# What you are asked to do
Please output exactly the run of lines that starts at the line with "thumb cmc: (65, 103)" and ends at the last line of the records below.
** Exercise materials follows **
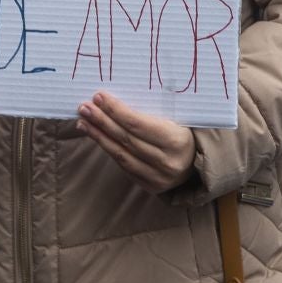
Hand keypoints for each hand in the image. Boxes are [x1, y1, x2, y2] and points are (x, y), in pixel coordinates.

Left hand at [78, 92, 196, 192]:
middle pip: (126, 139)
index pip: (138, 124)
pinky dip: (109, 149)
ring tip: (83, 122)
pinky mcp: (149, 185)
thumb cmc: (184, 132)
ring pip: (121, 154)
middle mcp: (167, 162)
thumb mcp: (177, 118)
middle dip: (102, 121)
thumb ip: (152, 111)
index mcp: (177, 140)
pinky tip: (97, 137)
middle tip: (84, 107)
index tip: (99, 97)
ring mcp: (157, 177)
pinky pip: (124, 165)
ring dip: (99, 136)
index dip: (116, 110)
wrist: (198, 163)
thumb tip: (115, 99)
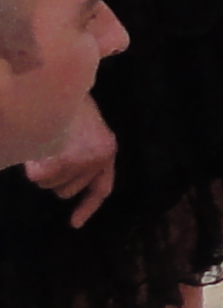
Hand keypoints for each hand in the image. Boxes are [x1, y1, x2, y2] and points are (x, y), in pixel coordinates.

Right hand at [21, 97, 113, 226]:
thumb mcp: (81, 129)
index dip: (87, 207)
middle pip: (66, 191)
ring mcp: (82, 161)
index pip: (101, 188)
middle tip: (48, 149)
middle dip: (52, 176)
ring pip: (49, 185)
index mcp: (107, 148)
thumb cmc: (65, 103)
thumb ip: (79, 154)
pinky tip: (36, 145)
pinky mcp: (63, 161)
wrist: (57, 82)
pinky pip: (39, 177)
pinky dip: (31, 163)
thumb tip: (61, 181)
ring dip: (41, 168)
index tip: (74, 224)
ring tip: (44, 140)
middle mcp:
** End of Exercise materials **
# Response
thumb cmc: (65, 103)
thumb ip: (79, 154)
pinky tip: (36, 145)
pinky mcp: (63, 161)
wrist: (57, 82)
pinky pip: (39, 177)
pinky dip: (31, 163)
thumb tip: (61, 181)
ring dip: (41, 168)
index tip: (74, 224)
ring tip: (44, 140)
middle mcp:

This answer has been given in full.